Publicado em 25/10/2011 às 6:30
Paraibano de Itabaiana, Vladimir Carvalho tornou-se um expoente do Cinema Novo e, há décadas, escolheu Brasília como lar. Mais uma vez, a Capital Federal é tema de um documentário seu. Rock Brasília – Era de Ouro (Brasil, 2011), em cartaz em três cinemas em João Pessoa, coleciona histórias e elenca fatos que fizeram dos grupos Legião Urbana, Capital Inicial e Plebe Rude, três das bandas mais importantes do rock brasileiro dos anos 1980.
Como atesta o jornalista Ricardo Alexandre no fundamental Dias de Luta (DBA, 2002), o punk-rock foi a primeira manifestação musical a repercutir fora do Distrito Federal, depois da construção de Brasília (1960).

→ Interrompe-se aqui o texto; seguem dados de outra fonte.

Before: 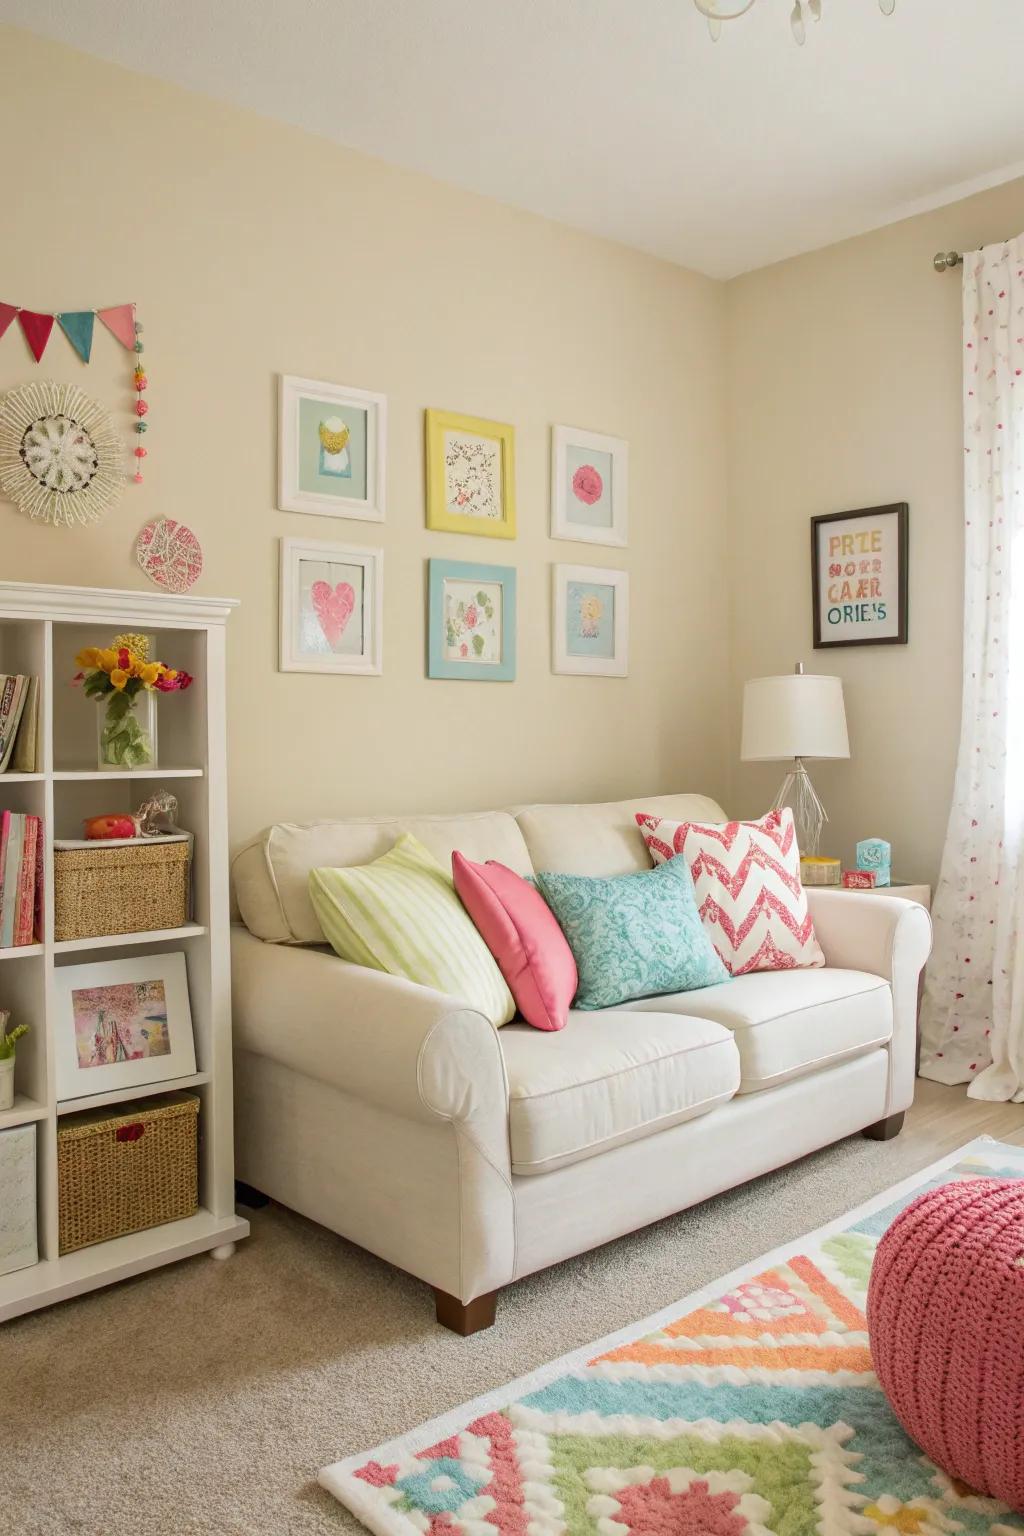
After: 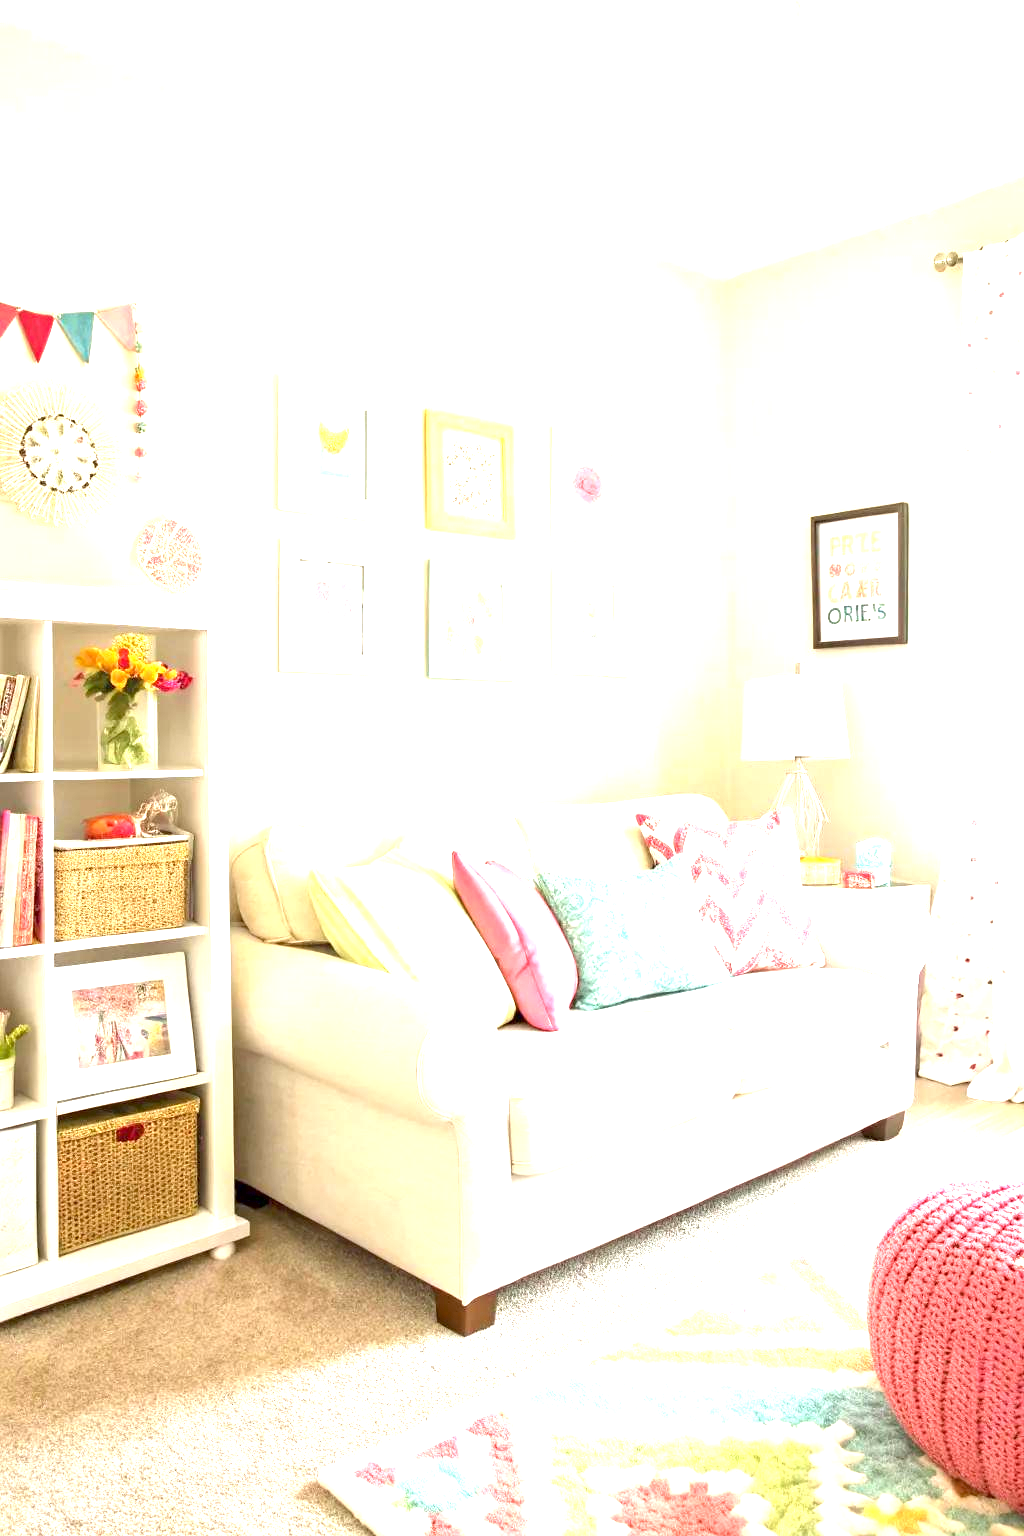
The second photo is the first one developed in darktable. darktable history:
local contrast: mode bilateral grid, contrast 10, coarseness 25, detail 115%, midtone range 0.2
exposure: black level correction 0.001, exposure 2 EV, compensate highlight preservation false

Na proa desse movimento estava o Aborto Elétrico, cujos integrantes, mais tarde, formariam a Legião e o Capital, e é o ponto de partida do filme.
Como era de se esperar, Vladimir vai além da biografia dos grupos e faz de seu filme um belo um recorte de como se comportava juventude brasileira em um período de transição.

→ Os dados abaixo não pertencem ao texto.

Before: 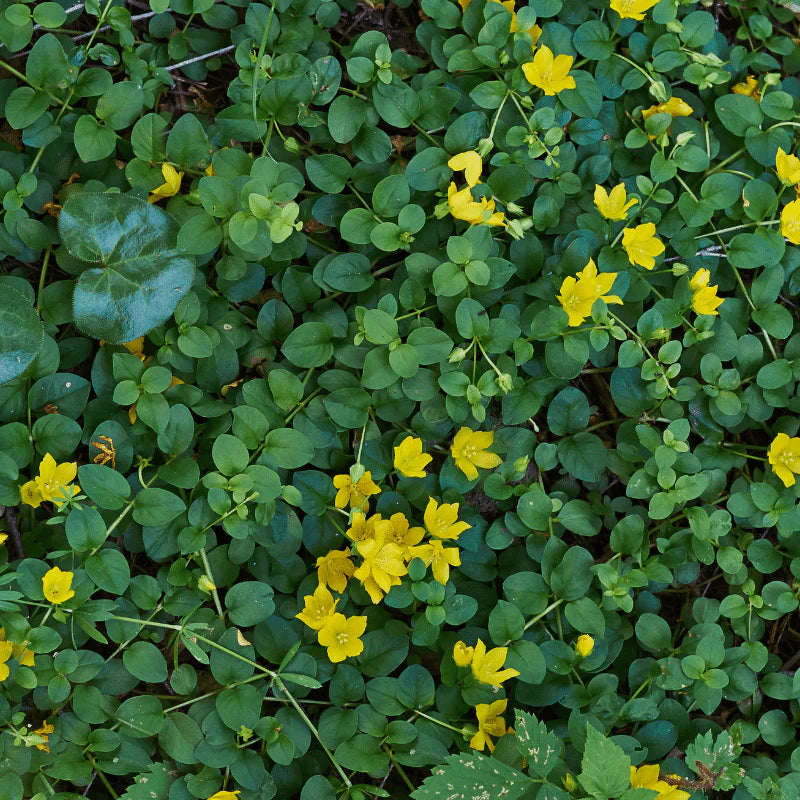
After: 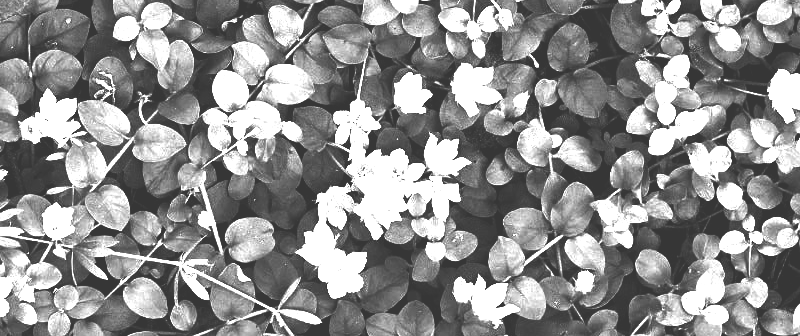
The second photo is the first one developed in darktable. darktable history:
crop: top 45.551%, bottom 12.262%
color zones: curves: ch0 [(0, 0.554) (0.146, 0.662) (0.293, 0.86) (0.503, 0.774) (0.637, 0.106) (0.74, 0.072) (0.866, 0.488) (0.998, 0.569)]; ch1 [(0, 0) (0.143, 0) (0.286, 0) (0.429, 0) (0.571, 0) (0.714, 0) (0.857, 0)]
base curve: curves: ch0 [(0, 0.036) (0.007, 0.037) (0.604, 0.887) (1, 1)], preserve colors none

Com o olhar maduro de um senhor de 75 anos e a militância comunista latente de sua trajetória, Carvalho acrescenta ao rock uma maturidade política inédita para um tipo de abordagem que tem a estética MTV como referência.
O olhar e a sensibilidade de Vladimir envereda pela chamada ‘Turma da Colina’ e pela formação de jovens como Renato Russo (Legião), os irmãos Flávio e Fê Lemos (Capital), André Mueller e Philip Seabra (ambos da Plebe), resgata o contexto de repressão na Brasília dos anos 80 e esmiúça temas delicados e polêmicos, como drogas, homossexualismo e o preço do sucesso (incluindo farpas ao Programa do Chacrinha).

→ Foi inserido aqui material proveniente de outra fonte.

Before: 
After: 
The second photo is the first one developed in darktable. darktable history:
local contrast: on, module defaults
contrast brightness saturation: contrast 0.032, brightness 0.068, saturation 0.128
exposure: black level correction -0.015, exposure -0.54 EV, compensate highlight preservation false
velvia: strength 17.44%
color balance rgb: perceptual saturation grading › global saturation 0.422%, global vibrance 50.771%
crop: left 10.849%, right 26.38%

A espinha dorsal do documentário são os depoimentos gravados em 2010, enriquecidos com imagens de arquivo inéditas, que Vladimir Carvalho guardou nos arquivos da UnB por anos. São imagens que mostram o polêmico show da Legião Urbana no Mané Garrincha (1988) e Plebe Rude no comecinho da carreira. E embora arrisque até uma sequência em animação, Rock Brasília é tradicional em sua forma e conteúdo: didático, cronológico e sem piruetas de edição.
Ao fim, tem-se um grande filme ‘total flex’: serve tanto para o fã do rock brasileiro, quanto para quem até hoje viveu em Marte. O fã da Legião, Capital, Plebe Rude e, em especial, Renato Russo (1960-1996), tem no filme um banquete de histórias deliciosas, contadas por seus protagonistas e figurantes importantes (o longa traz um número impressionante de entrevistados).
Não há grandes números musicais, o que, por um lado, é uma pena. Mas a música, como escreveu o crítico Thales de Menezes na Folha de SP, está nos discos. Sobram, então, as histórias, que são costuradas com uma habilidade extraordinária, sobre como um gênero à margem dos costumes, das instituições governamentais e da própria música conseguiu se sobressair no Brasil dos anos 1980. E para isso, você não precisa saber a primeira estrofe de ‘Faroeste caboclo’.